I was joking when I started belting out “Zip-A-Dee-Doo-Dah” as we made our way through Bluebird Trail Sunday afternoon at Copper Culture State Park.

Then, darned if the little buggers didn’t start swooping overhead.

“Hey look,” I said. “Mr. Bluebird’s on your shoulder!”

We looked up and saw those pretty little birds flying everywhere.

My oh my, what a wonderful day!

Vince and I decided to check out Copper Culture State Park after we read a little about its history. Discovered in 1952 by 13-year old Daniel Baldwin, the Copper Culture burial mounds contain artifacts and relics dating as far back as 7,510 years. As the Wisconsin DNR’s website points out, that makes them older than the Egyptian pyramids. It is the oldest known burial site in Wisconsin and one of the oldest in North America.

Located on the west edge of Oconto, the land around Copper Culture State Park was part the Menominee Indians’ ancestral home. Thousands of years ago, they made copper artifacts like bracelets, spear points, fishing hooks, knives and other tools. Accidentally unearthed during a gravel quarrying project back in the 1920s, the mounds contained all of these items and more.

We paused for a moment of reverence where we thought the mounds might have been. Operating without a map and, apparently, also without a sense of direction though, we really weren’t sure.

The whole park only covers 42 acres, but we still managed to get lost twice and veer off the trails a humiliating two more times.

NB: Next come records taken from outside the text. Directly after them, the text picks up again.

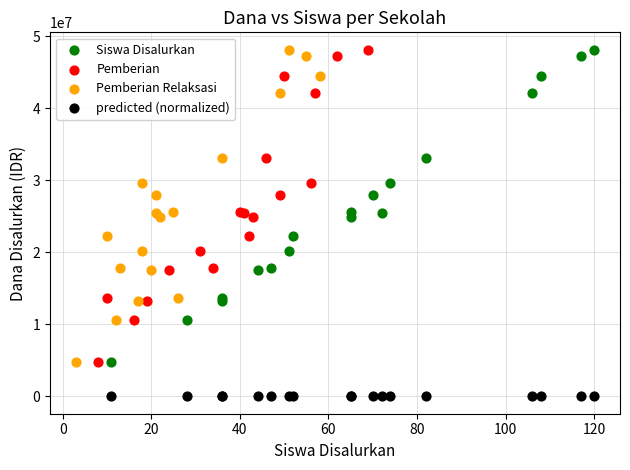

Which series reaches the minimum Y coordinate?

predicted (normalized)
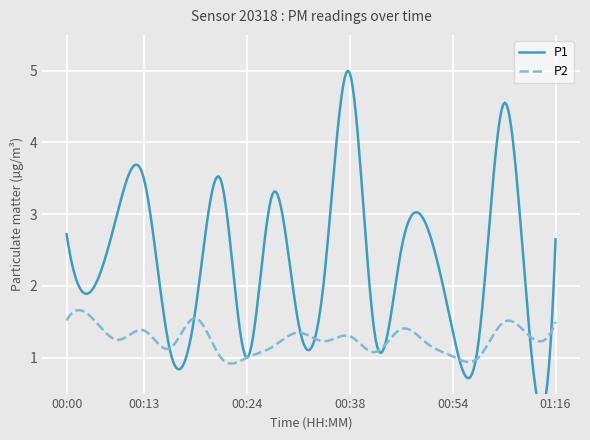

Which series changed the most between 00:30 and 00:40?

P1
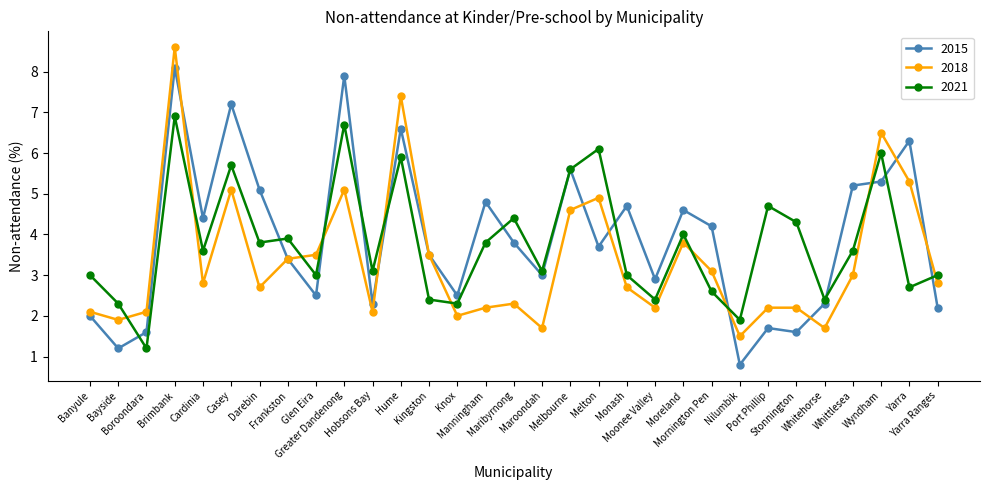

The 2018 series shows 3.7 at Hobsons Bay. True or false?

False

I imagine, on a quiet summer day, you might summon the spirits of the industrious people who had built their home along those hallowed grounds so many years ago, as you walked along the wooded paths. Having seen a sign that warned of a honeybees hive in the tree right at the beginning of the park trails, however, I found myself in more of a Walt Disney mood and I sang every now and then as we made our way through.

Next time we go, I intend to follow the right path and celebrate the site’s amazing history. I’ll start with the Copper Culture Museum, which was closed for the season, and I’ll pay homage to the sacred burial site located inside the park.

On this day, though, with the always unexpected delight of a warm April sky above, we just had fun. We hiked, I sang, and we enjoyed our first picnic lunch of the season on one of the many tables scattered throughout the park.

It’s the truth

It’s actual

Everything is satisfactual.

Zip-A-Dee-Doo-Dah,  Zip-a-dee-ay.

I’m pretty happy. Summer’s coming out way.

The battery died on my borrowed camera and I wasn’t able to pull out my cellphone in time to capture the actual bluebirds (They’re speedy little devils!), but I can tell you that Bluebird Trail is full of actual bluebirds (and that we walked right out of the park and on to a road when we followed Bluebird Trail) It was the second of several mishaps.
I was admiring the cool, snake-like roots of the trees along the river path when…
…we saw this No Trespassing sign and realized we had wandered on to private property. We doubled-back and…
Vince took the lower path and I took the higher one, which inspired me to take this picture and, naturally, to sing the Bonny Bonny Banks of Loch Lomond. Obviously.
When we weren’t lost, and I wasn’t singing, it was easy to imagine the age-old footsteps that predated our stroll.
I saw this sign and I had Walt Disney buzzing around my head all afternoon.
Just after we successfully navigated this path over the Oconto River, we got lost again. We turned around and headed right back over it.
Next time we go, we intend to explore this area of the park, the Copper Culture Indian Cemeteries, which date back to 5556 B.C. As state parks go, Copper Culture is pretty small, but the trails apparently extend into and around Oconto. It’s a nice pit stop located right off Highway 22 and admission is free –no vehicle admission sticker required.